*** Begin section ***
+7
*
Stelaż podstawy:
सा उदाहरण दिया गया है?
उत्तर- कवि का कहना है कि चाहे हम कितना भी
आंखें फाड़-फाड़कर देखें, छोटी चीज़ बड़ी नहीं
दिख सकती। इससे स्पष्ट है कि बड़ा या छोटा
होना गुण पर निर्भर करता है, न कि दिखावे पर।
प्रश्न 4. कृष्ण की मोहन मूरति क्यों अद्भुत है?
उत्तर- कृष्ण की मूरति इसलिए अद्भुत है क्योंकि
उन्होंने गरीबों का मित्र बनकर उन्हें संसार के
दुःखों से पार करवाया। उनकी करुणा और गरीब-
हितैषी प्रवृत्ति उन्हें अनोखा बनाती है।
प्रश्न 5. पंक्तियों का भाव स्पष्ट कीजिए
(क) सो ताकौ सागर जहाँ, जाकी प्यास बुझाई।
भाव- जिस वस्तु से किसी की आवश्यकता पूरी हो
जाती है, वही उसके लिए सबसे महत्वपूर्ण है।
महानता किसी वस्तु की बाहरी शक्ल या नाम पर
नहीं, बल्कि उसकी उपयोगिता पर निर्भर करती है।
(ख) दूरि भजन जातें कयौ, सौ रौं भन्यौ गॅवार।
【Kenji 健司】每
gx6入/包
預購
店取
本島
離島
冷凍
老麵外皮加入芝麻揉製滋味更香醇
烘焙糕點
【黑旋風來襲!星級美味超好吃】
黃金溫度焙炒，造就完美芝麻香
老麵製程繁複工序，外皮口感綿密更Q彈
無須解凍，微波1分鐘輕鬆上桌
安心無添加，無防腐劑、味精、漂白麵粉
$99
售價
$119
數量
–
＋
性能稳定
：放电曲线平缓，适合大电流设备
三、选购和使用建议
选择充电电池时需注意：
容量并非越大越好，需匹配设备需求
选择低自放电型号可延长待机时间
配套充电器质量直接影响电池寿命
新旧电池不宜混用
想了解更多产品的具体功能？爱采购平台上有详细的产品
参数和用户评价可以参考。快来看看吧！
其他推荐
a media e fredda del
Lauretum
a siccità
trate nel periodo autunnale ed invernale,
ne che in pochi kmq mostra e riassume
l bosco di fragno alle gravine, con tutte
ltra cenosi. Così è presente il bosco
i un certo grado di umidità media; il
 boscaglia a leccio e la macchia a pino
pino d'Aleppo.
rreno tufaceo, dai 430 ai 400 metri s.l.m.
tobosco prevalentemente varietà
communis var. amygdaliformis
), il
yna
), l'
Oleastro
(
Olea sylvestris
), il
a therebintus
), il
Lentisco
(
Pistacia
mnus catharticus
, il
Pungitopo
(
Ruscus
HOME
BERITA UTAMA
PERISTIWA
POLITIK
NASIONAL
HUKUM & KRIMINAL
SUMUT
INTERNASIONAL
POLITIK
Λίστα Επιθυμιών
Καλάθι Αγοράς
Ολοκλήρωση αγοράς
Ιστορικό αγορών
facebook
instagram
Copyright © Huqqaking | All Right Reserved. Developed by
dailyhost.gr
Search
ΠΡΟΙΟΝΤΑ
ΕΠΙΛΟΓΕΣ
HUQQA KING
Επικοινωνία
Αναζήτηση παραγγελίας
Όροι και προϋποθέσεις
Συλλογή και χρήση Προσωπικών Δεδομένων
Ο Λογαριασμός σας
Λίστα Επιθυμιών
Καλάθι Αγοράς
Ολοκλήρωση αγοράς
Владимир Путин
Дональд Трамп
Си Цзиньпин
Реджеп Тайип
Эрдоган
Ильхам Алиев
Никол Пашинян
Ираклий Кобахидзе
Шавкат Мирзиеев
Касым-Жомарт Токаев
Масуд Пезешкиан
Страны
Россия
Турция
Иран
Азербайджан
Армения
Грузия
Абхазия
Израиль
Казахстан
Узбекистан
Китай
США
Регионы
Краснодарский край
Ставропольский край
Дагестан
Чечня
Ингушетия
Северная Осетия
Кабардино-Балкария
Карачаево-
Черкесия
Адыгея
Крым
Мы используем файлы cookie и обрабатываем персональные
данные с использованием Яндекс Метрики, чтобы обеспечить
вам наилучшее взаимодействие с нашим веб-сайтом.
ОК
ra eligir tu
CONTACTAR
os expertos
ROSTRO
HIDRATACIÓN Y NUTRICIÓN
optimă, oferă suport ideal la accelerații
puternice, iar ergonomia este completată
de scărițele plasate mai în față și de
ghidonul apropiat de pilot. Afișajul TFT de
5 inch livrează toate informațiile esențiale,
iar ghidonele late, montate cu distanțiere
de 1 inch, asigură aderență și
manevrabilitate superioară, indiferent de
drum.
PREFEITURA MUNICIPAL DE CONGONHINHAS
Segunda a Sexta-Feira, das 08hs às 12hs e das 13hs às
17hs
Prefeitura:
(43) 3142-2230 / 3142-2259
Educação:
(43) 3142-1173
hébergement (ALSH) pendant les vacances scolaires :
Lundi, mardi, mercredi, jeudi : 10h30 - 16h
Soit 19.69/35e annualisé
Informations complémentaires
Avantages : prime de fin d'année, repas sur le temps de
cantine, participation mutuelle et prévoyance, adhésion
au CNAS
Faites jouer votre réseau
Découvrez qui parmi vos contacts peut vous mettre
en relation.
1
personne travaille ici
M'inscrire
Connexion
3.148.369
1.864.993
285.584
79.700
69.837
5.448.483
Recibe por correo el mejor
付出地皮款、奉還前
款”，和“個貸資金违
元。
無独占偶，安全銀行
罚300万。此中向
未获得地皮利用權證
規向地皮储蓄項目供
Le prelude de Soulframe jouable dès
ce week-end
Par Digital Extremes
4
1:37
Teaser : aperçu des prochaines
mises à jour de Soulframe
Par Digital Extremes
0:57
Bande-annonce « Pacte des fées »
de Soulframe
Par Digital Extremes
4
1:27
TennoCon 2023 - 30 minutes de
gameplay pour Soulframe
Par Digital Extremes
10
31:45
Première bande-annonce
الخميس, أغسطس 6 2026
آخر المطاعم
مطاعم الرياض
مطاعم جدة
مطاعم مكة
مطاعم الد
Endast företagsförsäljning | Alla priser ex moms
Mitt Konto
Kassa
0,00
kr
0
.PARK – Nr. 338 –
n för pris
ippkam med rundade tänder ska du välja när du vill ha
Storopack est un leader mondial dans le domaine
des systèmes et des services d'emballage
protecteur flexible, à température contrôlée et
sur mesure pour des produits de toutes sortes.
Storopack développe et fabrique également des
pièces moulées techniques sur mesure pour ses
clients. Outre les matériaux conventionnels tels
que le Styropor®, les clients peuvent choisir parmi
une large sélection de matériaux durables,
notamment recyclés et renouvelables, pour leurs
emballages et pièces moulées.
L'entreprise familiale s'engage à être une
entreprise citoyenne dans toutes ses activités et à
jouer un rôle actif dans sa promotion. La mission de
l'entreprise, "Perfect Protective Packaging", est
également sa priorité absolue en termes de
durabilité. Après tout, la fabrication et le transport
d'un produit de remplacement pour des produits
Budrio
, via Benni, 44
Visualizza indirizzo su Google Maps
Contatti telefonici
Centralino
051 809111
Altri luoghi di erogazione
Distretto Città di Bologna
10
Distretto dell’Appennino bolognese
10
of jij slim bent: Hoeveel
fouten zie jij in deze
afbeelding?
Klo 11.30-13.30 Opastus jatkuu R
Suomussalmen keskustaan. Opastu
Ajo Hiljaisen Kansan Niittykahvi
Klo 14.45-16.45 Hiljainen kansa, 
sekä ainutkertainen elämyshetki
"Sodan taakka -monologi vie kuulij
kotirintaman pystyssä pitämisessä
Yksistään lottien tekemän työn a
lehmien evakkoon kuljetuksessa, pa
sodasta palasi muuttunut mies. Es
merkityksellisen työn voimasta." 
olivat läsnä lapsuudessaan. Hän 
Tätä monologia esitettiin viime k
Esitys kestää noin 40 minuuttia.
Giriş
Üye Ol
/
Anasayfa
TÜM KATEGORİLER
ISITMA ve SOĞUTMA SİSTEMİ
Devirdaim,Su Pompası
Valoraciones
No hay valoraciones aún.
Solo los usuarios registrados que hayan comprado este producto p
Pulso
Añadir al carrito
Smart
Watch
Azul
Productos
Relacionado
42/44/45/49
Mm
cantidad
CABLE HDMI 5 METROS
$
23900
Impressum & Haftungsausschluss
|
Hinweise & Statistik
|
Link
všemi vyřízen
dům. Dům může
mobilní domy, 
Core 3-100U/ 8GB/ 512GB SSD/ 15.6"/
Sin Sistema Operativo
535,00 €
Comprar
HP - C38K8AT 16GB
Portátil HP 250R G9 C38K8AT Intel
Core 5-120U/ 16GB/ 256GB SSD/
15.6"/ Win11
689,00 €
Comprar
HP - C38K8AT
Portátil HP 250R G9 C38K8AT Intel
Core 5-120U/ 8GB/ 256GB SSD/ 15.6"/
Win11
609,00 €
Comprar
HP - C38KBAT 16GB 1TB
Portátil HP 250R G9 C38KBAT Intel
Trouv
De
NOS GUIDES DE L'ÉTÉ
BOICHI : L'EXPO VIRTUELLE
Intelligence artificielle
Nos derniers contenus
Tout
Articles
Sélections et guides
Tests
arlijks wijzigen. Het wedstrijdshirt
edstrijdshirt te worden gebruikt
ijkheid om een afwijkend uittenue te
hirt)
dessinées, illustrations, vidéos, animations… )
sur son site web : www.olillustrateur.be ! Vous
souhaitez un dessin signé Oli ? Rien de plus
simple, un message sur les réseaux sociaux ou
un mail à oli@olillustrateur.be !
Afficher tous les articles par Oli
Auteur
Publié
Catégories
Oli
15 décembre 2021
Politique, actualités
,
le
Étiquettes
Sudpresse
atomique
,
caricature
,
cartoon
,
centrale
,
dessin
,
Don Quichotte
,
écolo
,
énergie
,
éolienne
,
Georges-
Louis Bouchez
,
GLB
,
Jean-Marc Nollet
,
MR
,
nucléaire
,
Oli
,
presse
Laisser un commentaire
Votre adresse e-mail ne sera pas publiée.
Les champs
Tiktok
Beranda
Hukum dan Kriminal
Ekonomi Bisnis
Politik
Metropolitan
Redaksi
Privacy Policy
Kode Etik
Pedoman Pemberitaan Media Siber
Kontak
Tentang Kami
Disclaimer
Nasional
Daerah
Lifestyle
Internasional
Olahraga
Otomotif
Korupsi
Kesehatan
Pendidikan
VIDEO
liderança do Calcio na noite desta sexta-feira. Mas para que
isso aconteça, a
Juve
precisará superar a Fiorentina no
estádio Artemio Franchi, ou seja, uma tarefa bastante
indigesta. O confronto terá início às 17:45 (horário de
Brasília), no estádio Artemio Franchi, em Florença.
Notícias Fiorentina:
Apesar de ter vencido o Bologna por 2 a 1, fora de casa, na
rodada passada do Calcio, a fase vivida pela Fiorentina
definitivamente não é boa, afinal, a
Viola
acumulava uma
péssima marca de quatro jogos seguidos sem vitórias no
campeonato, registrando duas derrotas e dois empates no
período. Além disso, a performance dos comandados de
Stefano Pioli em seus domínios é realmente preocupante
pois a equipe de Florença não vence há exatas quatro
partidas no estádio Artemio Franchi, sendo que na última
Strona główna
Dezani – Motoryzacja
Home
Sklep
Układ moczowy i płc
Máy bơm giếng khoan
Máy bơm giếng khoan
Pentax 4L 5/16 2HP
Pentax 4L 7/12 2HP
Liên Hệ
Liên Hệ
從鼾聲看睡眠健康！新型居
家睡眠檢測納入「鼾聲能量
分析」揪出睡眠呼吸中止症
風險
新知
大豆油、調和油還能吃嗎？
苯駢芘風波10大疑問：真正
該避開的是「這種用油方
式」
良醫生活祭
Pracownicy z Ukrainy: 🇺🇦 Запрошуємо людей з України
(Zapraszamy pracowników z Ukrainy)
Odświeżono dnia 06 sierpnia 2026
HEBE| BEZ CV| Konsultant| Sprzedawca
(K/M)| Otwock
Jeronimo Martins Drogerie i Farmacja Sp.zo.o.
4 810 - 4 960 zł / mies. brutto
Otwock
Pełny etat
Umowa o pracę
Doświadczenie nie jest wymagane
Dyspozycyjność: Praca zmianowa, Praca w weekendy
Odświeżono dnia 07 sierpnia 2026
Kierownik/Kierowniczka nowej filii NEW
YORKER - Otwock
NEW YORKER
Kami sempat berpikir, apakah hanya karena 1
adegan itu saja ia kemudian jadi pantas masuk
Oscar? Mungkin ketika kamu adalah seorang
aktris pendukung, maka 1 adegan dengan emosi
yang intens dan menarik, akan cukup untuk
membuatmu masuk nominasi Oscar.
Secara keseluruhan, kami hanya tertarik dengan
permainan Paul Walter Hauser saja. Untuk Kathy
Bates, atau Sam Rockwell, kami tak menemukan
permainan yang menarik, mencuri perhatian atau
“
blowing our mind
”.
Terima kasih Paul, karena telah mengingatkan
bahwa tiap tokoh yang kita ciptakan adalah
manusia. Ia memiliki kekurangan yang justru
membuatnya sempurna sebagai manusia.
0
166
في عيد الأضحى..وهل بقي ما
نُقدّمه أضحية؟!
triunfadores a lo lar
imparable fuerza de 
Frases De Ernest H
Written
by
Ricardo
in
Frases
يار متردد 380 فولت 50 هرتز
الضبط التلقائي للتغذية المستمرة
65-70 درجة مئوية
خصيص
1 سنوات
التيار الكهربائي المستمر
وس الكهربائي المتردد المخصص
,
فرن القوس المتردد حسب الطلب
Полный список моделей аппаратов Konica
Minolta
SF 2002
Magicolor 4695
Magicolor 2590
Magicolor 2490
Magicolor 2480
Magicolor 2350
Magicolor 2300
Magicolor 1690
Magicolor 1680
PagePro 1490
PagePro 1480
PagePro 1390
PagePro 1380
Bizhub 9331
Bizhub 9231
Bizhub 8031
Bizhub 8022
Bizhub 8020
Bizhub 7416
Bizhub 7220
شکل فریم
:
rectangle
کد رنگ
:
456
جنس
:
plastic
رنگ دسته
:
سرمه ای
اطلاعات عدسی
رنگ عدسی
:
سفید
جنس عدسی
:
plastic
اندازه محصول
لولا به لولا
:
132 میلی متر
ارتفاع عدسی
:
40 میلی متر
*** End section ***
### Written task:
Transcribe the records word for word, from the first line through the line containing "नहीं, बल्कि उसकी उपयोगिता पर निर्भर करती है।".

### Worked solution:
+7
*
Stelaż podstawy:
सा उदाहरण दिया गया है?
उत्तर- कवि का कहना है कि चाहे हम कितना भी
आंखें फाड़-फाड़कर देखें, छोटी चीज़ बड़ी नहीं
दिख सकती। इससे स्पष्ट है कि बड़ा या छोटा
होना गुण पर निर्भर करता है, न कि दिखावे पर।
प्रश्न 4. कृष्ण की मोहन मूरति क्यों अद्भुत है?
उत्तर- कृष्ण की मूरति इसलिए अद्भुत है क्योंकि
उन्होंने गरीबों का मित्र बनकर उन्हें संसार के
दुःखों से पार करवाया। उनकी करुणा और गरीब-
हितैषी प्रवृत्ति उन्हें अनोखा बनाती है।
प्रश्न 5. पंक्तियों का भाव स्पष्ट कीजिए
(क) सो ताकौ सागर जहाँ, जाकी प्यास बुझाई।
भाव- जिस वस्तु से किसी की आवश्यकता पूरी हो
जाती है, वही उसके लिए सबसे महत्वपूर्ण है।
महानता किसी वस्तु की बाहरी शक्ल या नाम पर
नहीं, बल्कि उसकी उपयोगिता पर निर्भर करती है।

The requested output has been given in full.